WHEN Boris Johnson sent two Royal Navy vessels to monitor the brouhaha with French fishermen off Jersey last week, it was a mild example of ‘gunboat diplomacy’.
The offshore patrol craft Tamar and Severn were each armed with a 30mm automatic cannon and two general purpose machine guns.
There was not the remotest possibility of the crews using the weapons, but their presence presumably served its purpose in showing the French that a possible blockade of St Helier harbour was not being taken lightly.
Gunboat diplomacy has historically been applied much more forcefully, especially in the 19th and early 20th centuries when Britannia ruled the waves.
The best-known instance came in January 1850, when the Greek government refused to pay compensation to David ‘Don’ Pacifico, a British subject whose home in Athens had been ransacked and burned by an anti-Semitic mob. In retaliation, Prime Minister Lord Palmerston sent a naval squadron to blockade the Greek coast.
Pacifico was a Portuguese diplomat, but because he was born in Gibraltar, he was entitled to claim the protection of the Crown. In the face of the gunboats, the Greeks gave in and paid up.
Palmerston’s action was condemned by the House of Lords, but supported by the Commons when he alluded to the British and Roman empires. He said that just as an ancient Roman could claim his rights anywhere in the world with the words Civis Romanus sum – I am a Roman citizen – ‘so also a British subject, in whatever land he may be, shall feel confident that the watchful eye and the strong arm of England will protect him against injustice and wrong’.
What is little remembered now though is that Britain’s gunboat diplomacy was not used exclusively for quelling rebellious foreigners. In 1911, it was notoriously employed by the Government against its own people – in the waters of the Mersey.
That June, a transport strike involving railwaymen, dockers and seamen brought Liverpool to a standstill and violence erupted. Home Secretary Winston Churchill sent in 3,500 troops – infantry and cavalry – and two men were shot dead when soldiers opened fire.
As the unrest continued, Churchill ordered the armoured cruiser Antrim into the Mersey, with its guns trained on Liverpool. A second armoured cruiser was put on standby at Douglas on the Isle of Man, a few hours sailing from Liverpool.
Antrim’s main armament was four 7.5in guns which could fire a high explosive shell almost eight miles.

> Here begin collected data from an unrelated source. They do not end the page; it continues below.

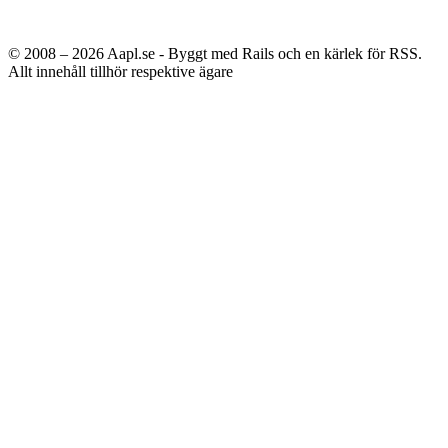
© 2008 – 2026
Aapl.se - Byggt med Rails och en kärlek för RSS.
Allt innehåll tillhör respektive ägare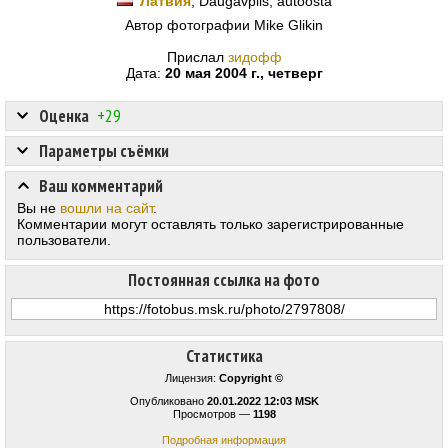
Латвия
, Daugavpils, autoosta
Автор фотографии Mike Glikin
Прислал
зидофф
Дата:
20 мая 2004 г., четверг
Оценка
+29
Параметры съёмки
Ваш комментарий
Вы не
вошли на сайт
.
Комментарии могут оставлять только зарегистрированные
пользователи.
Постоянная ссылка на фото
Статистика
Лицензия:
Copyright ©
Опубликовано
20.01.2022 12:03 MSK
Просмотров —
1198
Подробная информация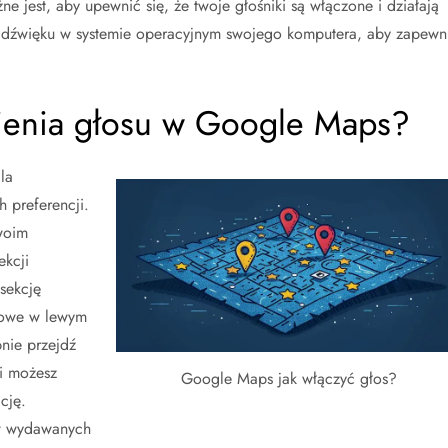
 jest, aby upewnić się, że twoje głośniki są włączone i działają
 dźwięku w systemie operacyjnym swojego komputera, aby zapewn
wienia głosu w Google Maps?
la
 preferencji.
woim
ekcji
sekcję
rowe w lewym
nie przejdź
i możesz
Google Maps jak włączyć głos?
cję.
w wydawanych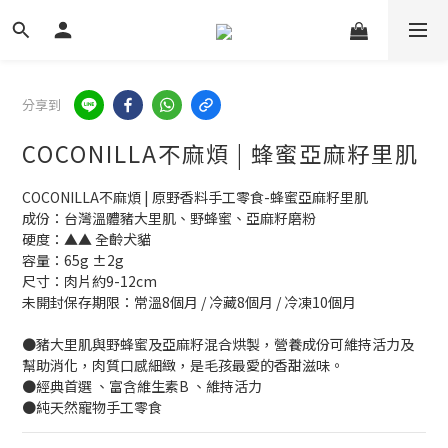
分享到
COCONILLA不麻煩 | 蜂蜜亞麻籽里肌
COCONILLA不麻煩 | 原野香料手工零食-蜂蜜亞麻籽里肌
成份：台灣溫體豬大里肌、野蜂蜜、亞麻籽磨粉
硬度：▲▲ 全齡犬貓
容量：65g ±2g
尺寸：肉片約9-12cm
未開封保存期限：常溫8個月 / 冷藏8個月 / 冷凍10個月
●豬大里肌與野蜂蜜及亞麻籽混合烘製，營養成份可維持活力及
幫助消化，肉質口感細緻，是毛孩最愛的香甜滋味。
●經典首選 、富含維生素B 、維持活力 
●純天然寵物手工零食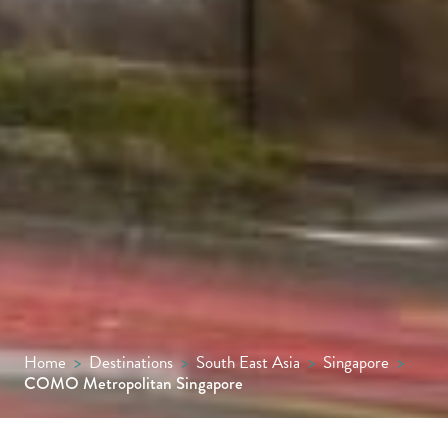
Home
>
Destinations
>
South East Asia
>
Singapore
>
COMO Metropolitan Singapore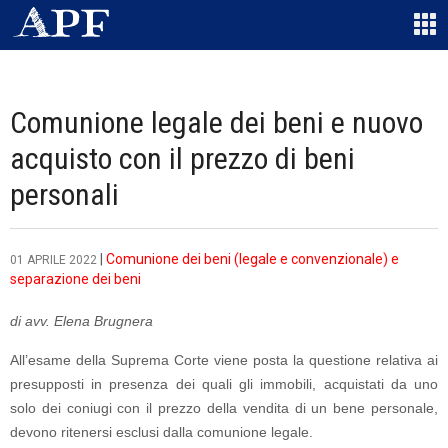
Comunione legale dei beni e nuovo
acquisto con il prezzo di beni
personali
|
Comunione dei beni (legale e convenzionale) e
01 APRILE 2022
separazione dei beni
di avv. Elena Brugnera
All’esame della Suprema Corte viene posta la questione relativa ai
presupposti in presenza dei quali gli immobili, acquistati da uno
solo dei coniugi con il prezzo della vendita di un bene personale,
devono ritenersi esclusi dalla comunione legale.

It meant that Liverpool and its environs could be bombarded at will as the ship sat invulnerable in the middle of the Mersey.
However, although a landing party was sent into the city to help protect the docks, the cruiser’s feared purpose – shelling the strikers – never came to pass.
It’s hard to believe that the Government had any intention of using the Antrim’s guns. Bombarding civilians would have been a criminally irresponsible act anywhere, but for a British warship to have targeted a British city would have been insane.
However, Churchill was adamant that the strikers would not disrupt the flow of essential supplies and he knew that the looming presence of the cruiser would be a stark warning to them.
By the end of August, the unrest in Liverpool had petered out, with a Government-brokered deal between employers and workers that included the reinstatement of all sacked strikers. Antrim went on to see service in the Great War before being scrapped in 1922.